Major Barbara at first appears like a rather innocuous play, nothing that would inspire the economist Beatrice Webb to call it a “dance of devils” and “the triumph of the unmoral purpose”: Her children all grown up, Lady Britomart Undershaft (Carol Schultz) finds herself in a precarious position: her husband, the weapons manufacturer Sir Andrew (Dan Daily), left long ago, but now it seems as if the family will need him once again. Her son and lapdog, Stephen (Alec Shaw), has no prospects. Her daughter Sarah (Becky Baumwoll) is engaged to the ridiculous Charles Lomax (Cary Donaldson), who will not receive his inheritance for some years. And her daughter Barbara (Hannah Cabell) has not only found herself the fiancée of Adolphus Cusins (Richard Gallagher), a poor professor of Greek, but she has joined the Salvation Army (becoming a Major), ensuring that the two will never have any money of their own. Enter Andrew, who is willing to finance his children but who insists on continuing the company tradition of leaving the business to a foundling who will be adopted and renamed Andrew Undershaft.
What distinguishes Major Barbara from Shaw’s more Wildean You Never Can Tell is Sir Andrew, who turns out to be quite possibly the most amiable mass murderer ever composed for the stage. He is an agent of death who joyfully declares his powerlessness before capitalism, whose motto is “Unashamed” and who insists on principle that a gun-maker must sell arms to “all men who offer an honest price for them.” His vision of humanity is chillingly convincing: he informs us that he never has to give orders to his workers, who refer to him as “Dandy Andy”—he only chats occasionally with them about their families—because they freely participate in this system. “The only thing Jones won’t stand,” he says of the typical employee, “is any rebellion from the man under him, or any assertion of social equality between the wife of the man with four shillings a week less than himself and Mrs. Jones.” His factory and the town that surrounds it, which contains schools, libraries, a ballroom, a banqueting chamber, and a nursing home, bears an eerie similarity to a socialist utopia. It is a shining, bleached, inviting hell. Compared to Sir Andrew, Barbara’s work of “converting starving men with a Bible in one hand and a slice of bread in the other” seems like an easy, exploitative failure.

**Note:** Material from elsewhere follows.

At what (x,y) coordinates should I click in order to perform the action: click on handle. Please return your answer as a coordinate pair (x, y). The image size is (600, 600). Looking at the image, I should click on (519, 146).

The Pearl does an excellent job with Major Barbara, which may have evoked such strong reactions in people like Webb because it does not ever satisfactorily resolve the issues it raises—in fact, it goes through the motions of dramatic resolutions in the manner of a more lightweight comedy (there is a secret foundling, for example, among the male suitors), but Sir Andrew nevertheless remains on top, and a suitable alternative to his worldview is never offered. Mr. Daily is fabulous here, waddling around like a slightly awkward, slightly oblivious penguin, while Sir Andrew all the while has a savvier hold on the action than everyone else onstage. His impeccable manners and his slight social bumbling, of course, make him all the more terrifying. Ms. Cabell is good, too, even if Barbara, ostensibly the protagonist of the play, is always eclipsed by her father. Ms. Schulz’s wonderful, Lady Bracknell-like Britomart provides some of the play’s wittier moments, and Mr. Donaldson’s cackling “Cholly” is a nice illustration of how people like Sir Andrew can continue to work without resistance. His concerns are entirely with the appearance of respectability, with language that settles unpleasant realities: “There may be a certain amount of tosh about the Salvation Army,” he admits, “but still you can’t deny that it’s religion; and you can’t go against religion, can you? At least unless you’re downright immoral, don’t you know.”
I often have trouble with Shaw’s moralizing and clunky, overlong writing, but Major Barbara is a sharp and challenging work, one whose complexities are wonderfully realized when staged by a first-rate company like the Pearl Theatre.